Traditional data formats like CSV or JSON are human-readable formats and as the data is growing it is very difficult to store such unstructured or semi-structured data in these formats.
If we can store also it in JSON, the retrieval of data is not easy. Data is in complex data types and these formats don't support the evolution of schema.
What characteristics ideal file format should have?
Read fast
Write fast
Splittable i.e. multiple parts of a file are running parallel
Supports Schema evolution
Supports compression using various compression codecs (Snappy, LZO)
Well, the above-mentioned characteristics are ideal, we can't get all the things into one format. If our priority is one then we may have to compromise with another.
For example - If we want to read the file fast we may have to compromise with the writing in a file. How this is possible we are discussing it below.
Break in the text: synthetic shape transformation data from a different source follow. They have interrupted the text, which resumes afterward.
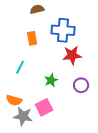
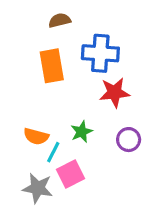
orange rectangle: (32, 38) -> (52, 66), size x1.5
cyan line: (20, 67) -> (53, 152), moved
orange semicircle: (14, 100) -> (36, 136), moved

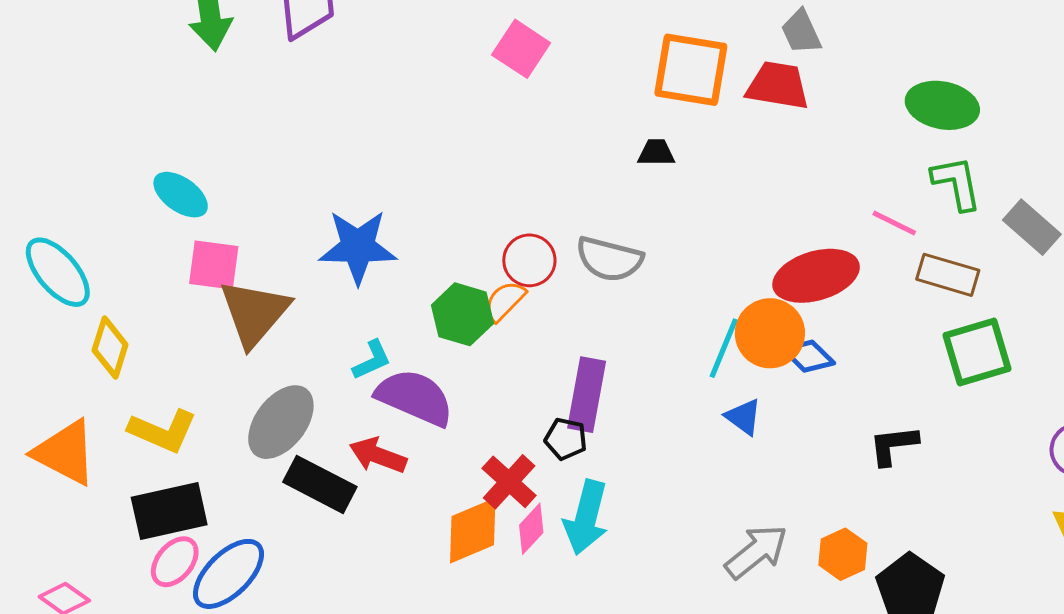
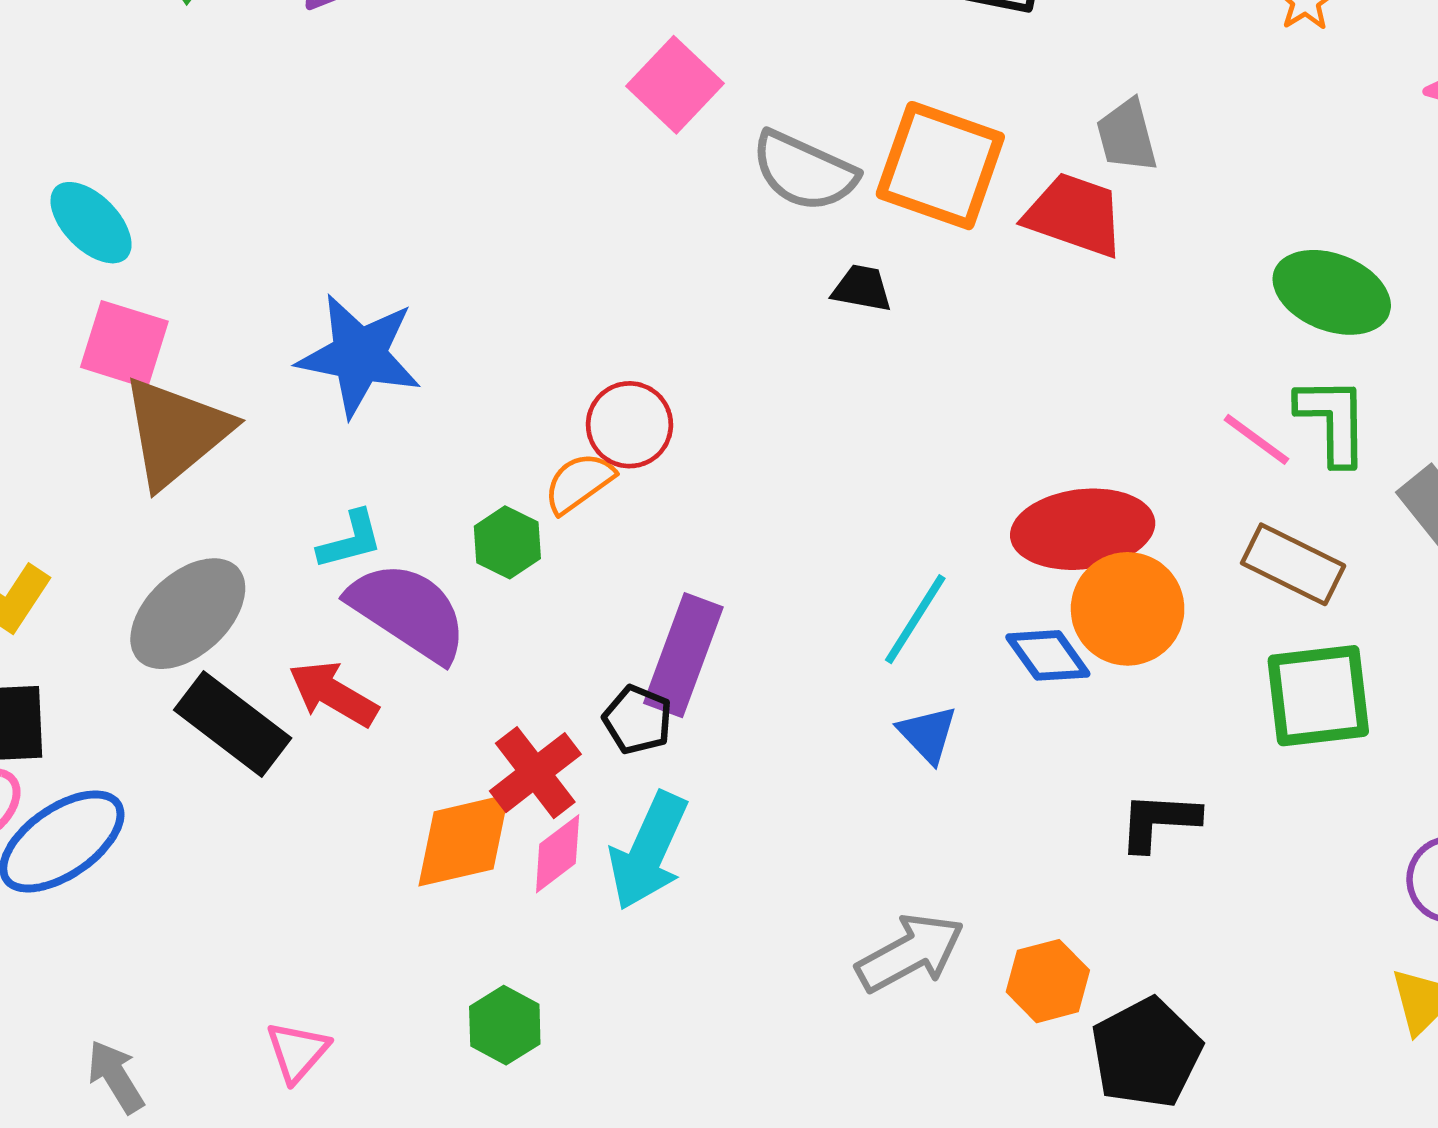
pink line: (894, 223) -> (1256, 439), moved
gray semicircle: (609, 259) -> (804, 171), moved
green hexagon: (462, 314) -> (507, 542), moved, size x0.7
orange circle: (770, 333) -> (1128, 609), moved

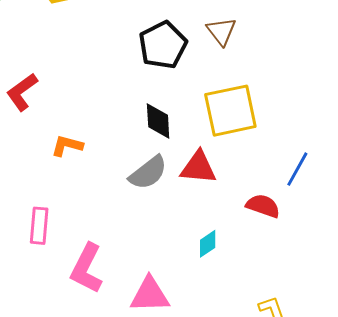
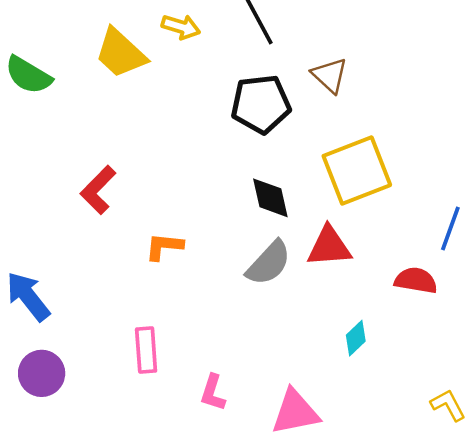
black pentagon: (163, 45) -> (261, 104), turned 30
pink L-shape: (87, 268) -> (213, 393), size x0.6

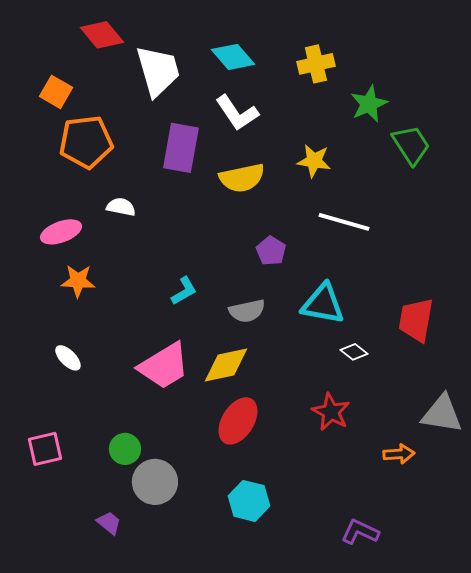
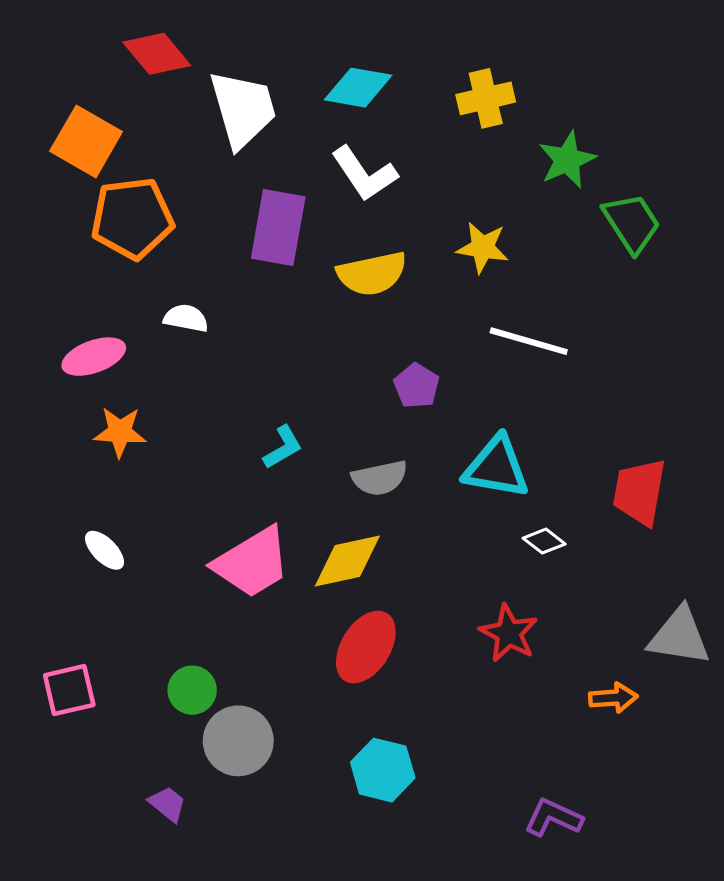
cyan diamond: (233, 57) -> (358, 88), turned -39
orange square: (56, 92) -> (86, 141), size x1.4

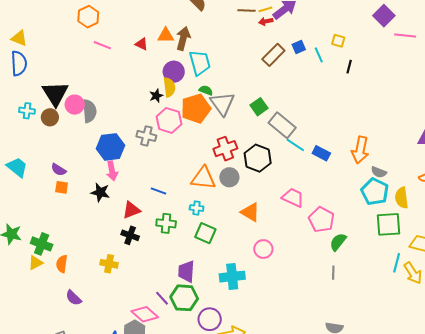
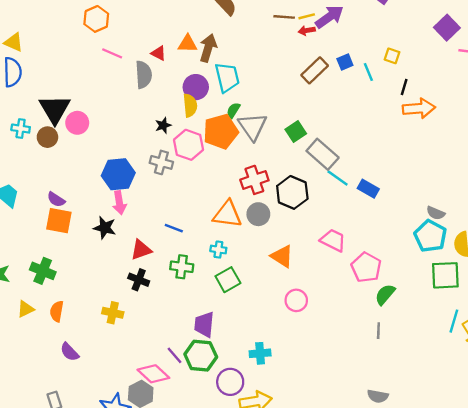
green semicircle: (206, 90) -> (233, 110), turned -80
black star: (156, 96) -> (163, 125), moved
gray semicircle: (89, 111) -> (144, 75), moved
orange arrow: (360, 150) -> (419, 108), moved, turned -108
orange square: (62, 187) -> (59, 221), size x1.6
green square: (205, 233) -> (228, 280), turned 35
green cross: (42, 244) -> (43, 271), moved
cyan cross: (232, 277) -> (260, 353), moved, size x0.7

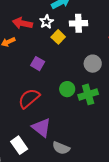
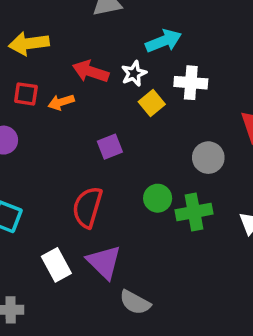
purple square: (38, 64) -> (110, 147), turned 32
red semicircle: (29, 98) -> (87, 207), turned -40
white rectangle: (19, 145) -> (56, 265), moved

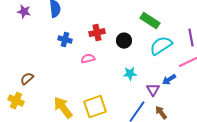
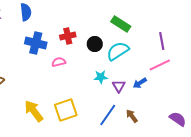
blue cross: (65, 40) -> (36, 43), size x1.5
cyan semicircle: (161, 46) -> (118, 51), moved
purple triangle: (153, 90) -> (119, 86), moved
So there are 3 kinds of Data storage:-
Row Based
Column Based / Columnar
Hybrid Based
Row Based
All data associated with a specific record is stored adjacently. In other words, the data of each row is arranged such that the last column of a row is stored next to the first column entry of the succeeding data row.
Columnar
The values of each table column (field) are stored next to each other. This means that items are grouped and stored next to one another.
Based on our use cases we have to select the type of storage we want. If we want to read the data fast we can go with Column based as it is storing each column together of the same data type.
For writing faster or to change schema we should opt row based as it is easy to append the whole row together.
Types of formats
All the data format frameworks are platform dependent because they are created to support the organization platform best.
ORC - Optimized Row Columnar
designed for PIG, HIVE
Column Based
Read Fast - The file is divided into stripes with each stripe size 250 MB; the large stripe size is what enables efficient reads.
Schema evolution support - When a new column is added to an ORC file, the file's metadata is updated to include the new column and the data is written using the new schema. When reading the file, the ORC reader can automatically use the latest schema to provide a consistent view of the data. It allows more complex schema changes without having to rewrite the entire file.
Less intensive to support nested data types
Compression with the Snappy algorithm is better than parquet
Parquet
Columnar or sometimes behaves as a hybrid too
Designed for spark
No Schema Evolution support
Read Faster
Good compression
Can handle complex data structures - By supporting nested fields, repetition levels, and efficient encoding, Parquet enables the storage and processing of complex data types in an efficient and scalable manner.
Allows efficient querying of data
AVRO
Row Based
Write fast
Supports full schema evolution support
The Avro format stores data definitions (the schema) in JSON and is easily read and interpreted. The data within the file is stored in binary format, making it compact and space-efficient.
Splittable